On 3/27/07, Peter Melnikov <peter.melnikov_at_gmail.com> wrote:
>
> Hi All,
>
> I hope this is a right place to ask. I am new to JPA technology and ORM in
> general. I wrote a simple application to play around JPA and got some issues
> during bulk insert of [not so] large dataset. I understand that there are
> more appropriate ways in production system to import large dataset into a
> database. But I want to know the limitations of JPA and other ORM before I
> use it in my future applications.
>
> I use glassfish-persistence-v2-b38 downloaded from oracle site recently,
> Spring 2.0.3, MySQL 4.0.13 and Java 6.
>
> I have created a business service class with the single method:
>
> @Transactional
> public void createData() {
> for(int i = 0; i < 5000; i++) {
> Address address = new AddressImpl("USA", "New York", "Address
> Line 1", "10116");
> Company company = new CompanyImpl("COMPANY" + i, 343244, "
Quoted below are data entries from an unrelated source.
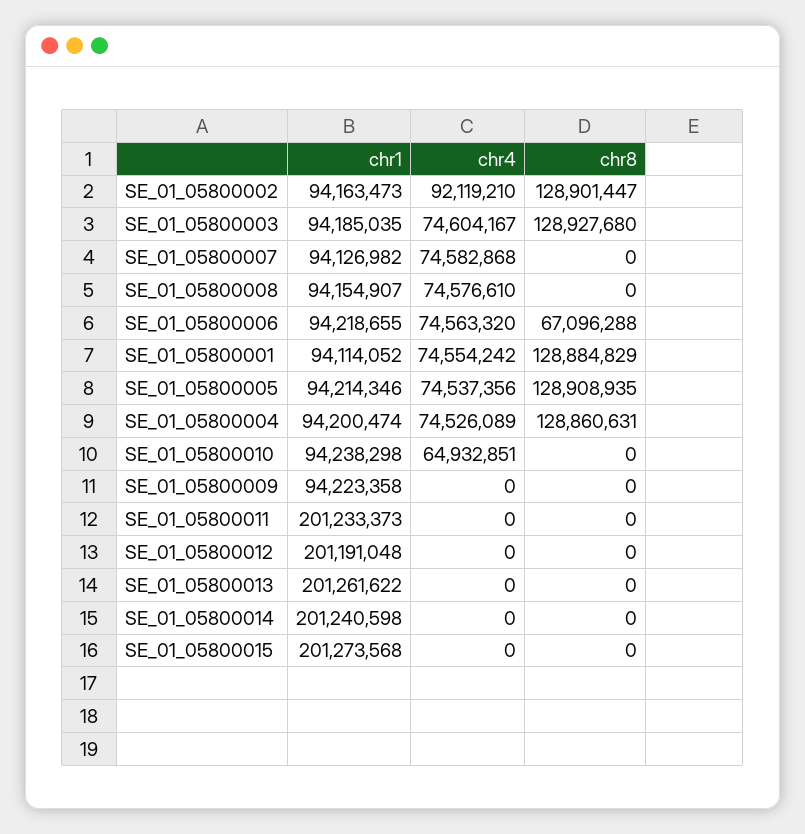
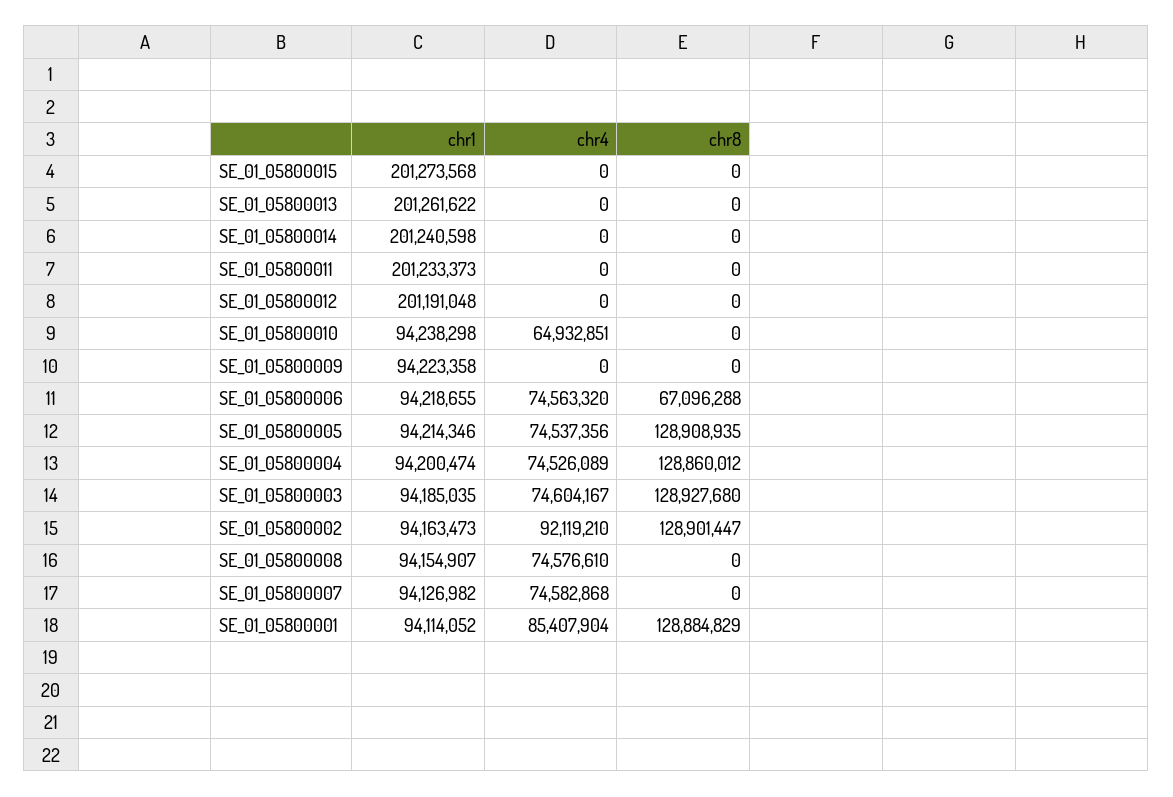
  {
    "chr1": {
      "SE_01_05800002": 94163473,
      "SE_01_05800003": 94185035,
      "SE_01_05800007": 94126982,
      "SE_01_05800008": 94154907,
      "SE_01_05800006": 94218655,
      "SE_01_05800001": 94114052,
      "SE_01_05800005": 94214346,
      "SE_01_05800004": 94200474,
      "SE_01_05800010": 94238298,
      "SE_01_05800009": 94223358,
      "SE_01_05800011": 201233373,
      "SE_01_05800012": 201191048,
      "SE_01_05800013": 201261622,
      "SE_01_05800014": 201240598,
      "SE_01_05800015": 201273568
    },
    "chr4": {
      "SE_01_05800002": 92119210,
      "SE_01_05800003": 74604167,
      "SE_01_05800007": 74582868,
      "SE_01_05800008": 74576610,
      "SE_01_05800006": 74563320,
-     "SE_01_05800001": 74554242,
+     "SE_01_05800001": 85407904,
      "SE_01_05800005": 74537356,
      "SE_01_05800004": 74526089,
      "SE_01_05800010": 64932851,
      "SE_01_05800009": 0,
      "SE_01_05800011": 0,
      "SE_01_05800012": 0,
      "SE_01_05800013": 0,
      "SE_01_05800014": 0,
      "SE_01_05800015": 0
    },
    "chr8": {
      "SE_01_05800002": 128901447,
      "SE_01_05800003": 128927680,
      "SE_01_05800007": 0,
      "SE_01_05800008": 0,
      "SE_01_05800006": 67096288,
      "SE_01_05800001": 128884829,
      "SE_01_05800005": 128908935,
-     "SE_01_05800004": 128860631,
+     "SE_01_05800004": 128860012,
      "SE_01_05800010": 0,
      "SE_01_05800009": 0,
      "SE_01_05800011": 0,
      "SE_01_05800012": 0,
      "SE_01_05800013": 0,
      "SE_01_05800014": 0,
      "SE_01_05800015": 0
    }
  }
> contact_at_company.com", address);
> dao.create(company);
> if((i+1)%1000 == 0) {
> dao.getEntityManager().flush();
> dao.getEntityManager().clear();
> }
> }
> }
>
> My generic dao class implements create as following:
>
> public T create(T entity) {
> em.persist(entity);
> return entity;
> }
>
> EntityManager is injected via spring
> PersistenceAnnotationBeanPostProcessor. Nothing too sophisticated indeed.
>
> When I call the createData method for 20-40k iterations in the loop I get
> OutOfMemoryException some were in the middle of the transaction. I though
> that clear method of EntityManager clears context fully from managed
> entities but it seems not a case in my situation.
>
> I have found out that member variable: UnitOfWorkChangeSet
> cumulativeUOWChangeSet; declared in class RepetableWriteUnitOfWork not
> cleared during the call of clear method in the middle of a transaction
> (only member variables in UnitOfWorkImpl superclass are cleared). So, it
> keeps object references in hashtables though entire transaction thus blowing
> up the heap space as more new objects are getting persisted. Is it by design
> of JPA or just TopLink Essentials implementation specifics? Is there any way
> to do bulk insertion in the limits of single transaction without increasing
> max heap size simultaneously?
Your observation is right. cumulativeUOWChangeSet is used to merge the
changes in one transaction to the shared cache. In this case transaction
lasts long and contains lots of objects, thus heap size continuously
increases. This is not design flaw of JPA, but the cache implementation
policy of TopLink.
With current implementation, I could not find a way to avoid this in one
transaction. Commiting transactions in the middle seems the only way to work
around. Or you can use native query to avoid caching, but I don't think this
should be recommended.
Other TopLink team members could tell more about this...
Thank in advance.
>
> Regards,
> Peter
>
>
>
>
>
>
>